In one embodiment, a gene of a fungal cell is modified so expression of the gene is reduced or eliminated. Nucleotides may be inserted or removed so as to result in the introduction of a stop codon, the removal of the start codon, or a change in the open reading frame. A gene may be modified by gene replacement, gene deletion, or gene disruption to eliminate or reduce expression of the gene. For example, in the gene disruption method, a polynucleotide sequence corresponding to the gene is mutagenized in vitro to produce a defective polynucleotide sequence that is then introduced into a fungal cell to produce a defective gene.

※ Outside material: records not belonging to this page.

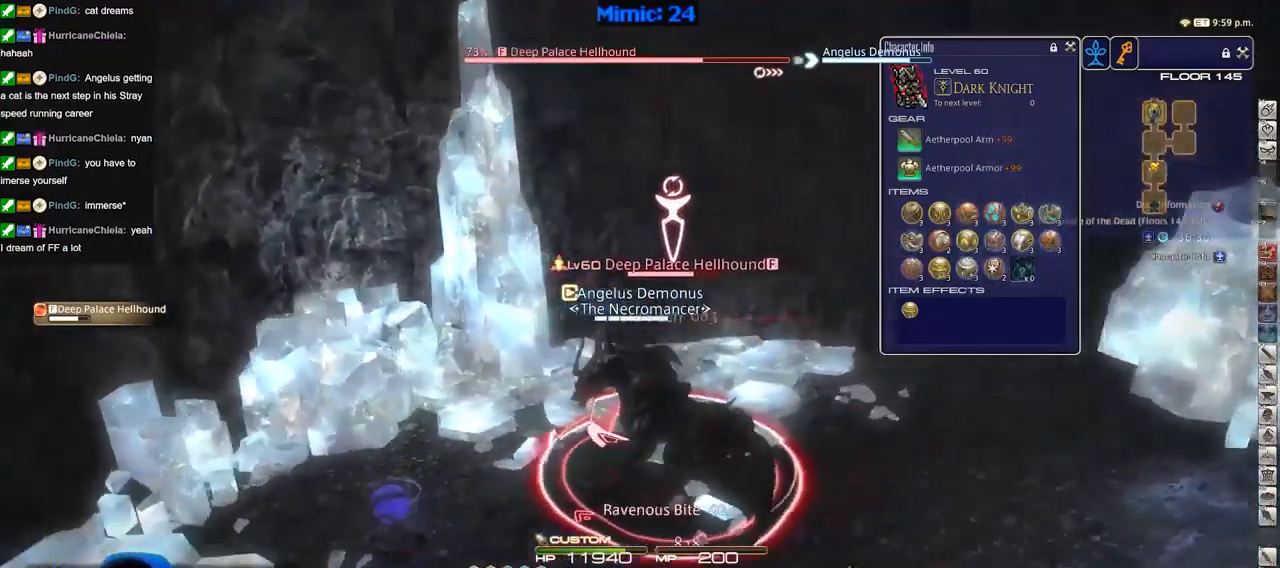
{"keys": ["2"], "events": [[83, "d", "up"], [83, "p", "up"], [133, "lbracket", "down"], [133, "p", "down"], [234, "lbracket", "up"], [234, "p", "up"], [267, "2", "down"], [317, "2", "up"], [417, "2", "down"]]}
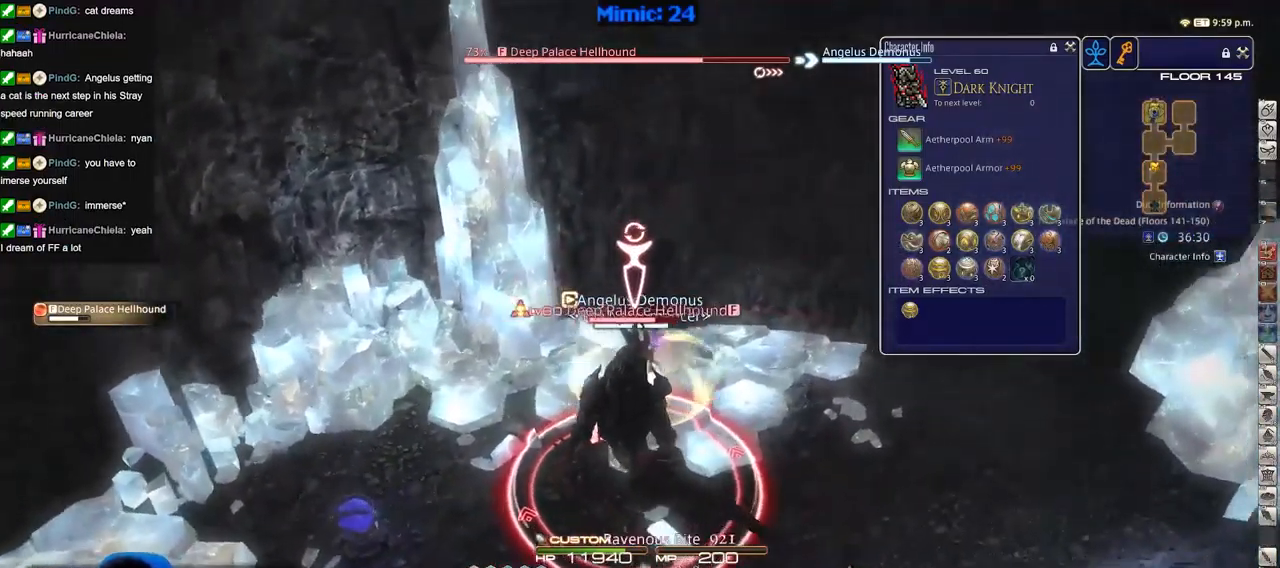
{"keys": ["d", "p"], "events": [[17, "2", "up"], [17, "d", "down"], [17, "rbracket", "down"], [101, "rbracket", "up"], [251, "w", "down"], [334, "p", "down"], [484, "w", "up"]]}
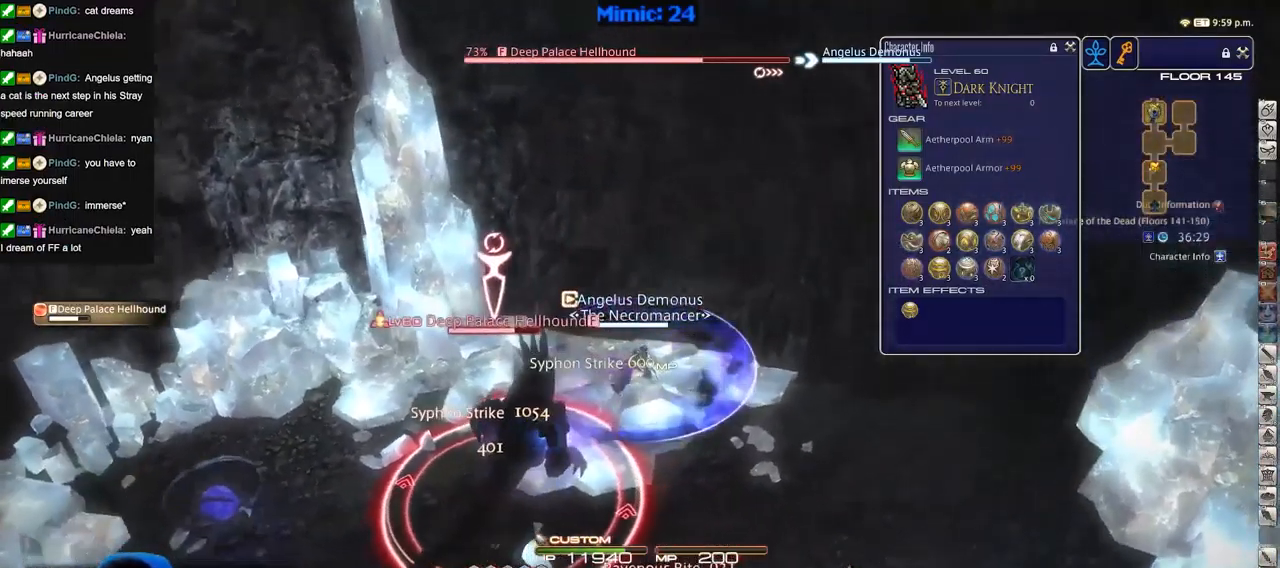
{"keys": ["a", "w"], "events": [[284, "d", "up"], [317, "a", "down"], [367, "p", "up"], [417, "w", "down"]]}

The gene may be disrupted with a selectable marker that then may be used for selection of transformants in which the gene has been modified.

The modification of a gene may involve the coding region or a part thereof essential for activity, or a regulatory element required for expression of the coding region. An example of such a regulatory or control sequence may be a promoter sequence or a functional part thereof, i.e., a part that is sufficient for affecting expression of the polynucleotide. Other control sequences for possible modification include, but are not limited to, a leader, polyadenylation sequence, propeptide sequence, signal peptide sequence, transcription terminator, and transcriptional activator.

When it is desirable to delete a portion of a gene at the target site, the donor DNA is composed of the gene with the portion deleted.

When it is desirable to delete a gene in its entirety at the target site, the donor DNA is composed of a first region of homology and a second region of homology flanking the gene to be deleted so homologous recombination can occur.

The methods of the present disclosure rely on the introduction of the donor DNA into the target site by endogenous DNA repair. In one embodiment, the endogenous DNA repair is by homologous recombination of the 3' region and the 5' region of the donor DNA with corresponding regions of homology of the target site. In another embodiment, the endogenous DNA repair is by non-homologous end joining.

Homologous recombination requires sufficient donor DNA flanking the nucleotide sequence of interest to enable effective recombination, which requires at least 5 nucleotides of identical sequences to allow homologous recombination between the target site and the donor DNA. Consequently, the donor DNA should contain the nucleotide sequence of interest and at least 5 nucleotides on each side for successful double recombination.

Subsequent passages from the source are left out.